WHAT YOU HAVE TO DO
Print out the data below. Do not alter a single line.

DATA SEGMENT
-- Opening Marker --
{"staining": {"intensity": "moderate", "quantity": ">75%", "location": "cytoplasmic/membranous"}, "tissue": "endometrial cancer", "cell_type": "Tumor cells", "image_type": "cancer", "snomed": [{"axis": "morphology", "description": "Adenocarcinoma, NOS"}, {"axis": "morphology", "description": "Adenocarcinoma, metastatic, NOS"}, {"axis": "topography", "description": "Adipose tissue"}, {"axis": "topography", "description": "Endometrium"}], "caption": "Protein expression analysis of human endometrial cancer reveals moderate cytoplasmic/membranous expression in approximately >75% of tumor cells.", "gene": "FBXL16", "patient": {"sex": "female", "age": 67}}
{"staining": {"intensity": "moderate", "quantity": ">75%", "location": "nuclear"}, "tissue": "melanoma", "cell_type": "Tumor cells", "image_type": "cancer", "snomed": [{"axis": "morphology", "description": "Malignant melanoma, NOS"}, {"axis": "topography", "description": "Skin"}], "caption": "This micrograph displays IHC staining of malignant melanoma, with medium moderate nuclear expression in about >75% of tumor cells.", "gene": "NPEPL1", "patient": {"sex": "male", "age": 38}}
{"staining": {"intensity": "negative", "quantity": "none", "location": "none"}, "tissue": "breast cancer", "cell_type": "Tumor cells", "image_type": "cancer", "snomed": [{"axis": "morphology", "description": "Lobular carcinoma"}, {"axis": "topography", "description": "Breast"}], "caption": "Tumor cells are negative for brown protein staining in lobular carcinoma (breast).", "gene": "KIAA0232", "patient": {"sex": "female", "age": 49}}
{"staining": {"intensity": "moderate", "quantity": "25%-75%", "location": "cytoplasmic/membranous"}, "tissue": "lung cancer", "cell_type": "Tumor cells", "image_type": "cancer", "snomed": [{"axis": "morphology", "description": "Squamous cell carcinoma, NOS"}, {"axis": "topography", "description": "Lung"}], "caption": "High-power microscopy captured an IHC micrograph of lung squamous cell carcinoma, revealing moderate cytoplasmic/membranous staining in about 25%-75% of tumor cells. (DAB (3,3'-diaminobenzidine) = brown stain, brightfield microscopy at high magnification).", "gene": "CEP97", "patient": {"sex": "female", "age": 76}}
-- Closing Marker --
SOLVED EXERCISE
{"staining": {"intensity": "moderate", "quantity": ">75%", "location": "cytoplasmic/membranous"}, "tissue": "endometrial cancer", "cell_type": "Tumor cells", "image_type": "cancer", "snomed": [{"axis": "morphology", "description": "Adenocarcinoma, NOS"}, {"axis": "morphology", "description": "Adenocarcinoma, metastatic, NOS"}, {"axis": "topography", "description": "Adipose tissue"}, {"axis": "topography", "description": "Endometrium"}], "caption": "Protein expression analysis of human endometrial cancer reveals moderate cytoplasmic/membranous expression in approximately >75% of tumor cells.", "gene": "FBXL16", "patient": {"sex": "female", "age": 67}}
{"staining": {"intensity": "moderate", "quantity": ">75%", "location": "nuclear"}, "tissue": "melanoma", "cell_type": "Tumor cells", "image_type": "cancer", "snomed": [{"axis": "morphology", "description": "Malignant melanoma, NOS"}, {"axis": "topography", "description": "Skin"}], "caption": "This micrograph displays IHC staining of malignant melanoma, with medium moderate nuclear expression in about >75% of tumor cells.", "gene": "NPEPL1", "patient": {"sex": "male", "age": 38}}
{"staining": {"intensity": "negative", "quantity": "none", "location": "none"}, "tissue": "breast cancer", "cell_type": "Tumor cells", "image_type": "cancer", "snomed": [{"axis": "morphology", "description": "Lobular carcinoma"}, {"axis": "topography", "description": "Breast"}], "caption": "Tumor cells are negative for brown protein staining in lobular carcinoma (breast).", "gene": "KIAA0232", "patient": {"sex": "female", "age": 49}}
{"staining": {"intensity": "moderate", "quantity": "25%-75%", "location": "cytoplasmic/membranous"}, "tissue": "lung cancer", "cell_type": "Tumor cells", "image_type": "cancer", "snomed": [{"axis": "morphology", "description": "Squamous cell carcinoma, NOS"}, {"axis": "topography", "description": "Lung"}], "caption": "High-power microscopy captured an IHC micrograph of lung squamous cell carcinoma, revealing moderate cytoplasmic/membranous staining in about 25%-75% of tumor cells. (DAB (3,3'-diaminobenzidine) = brown stain, brightfield microscopy at high magnification).", "gene": "CEP97", "patient": {"sex": "female", "age": 76}}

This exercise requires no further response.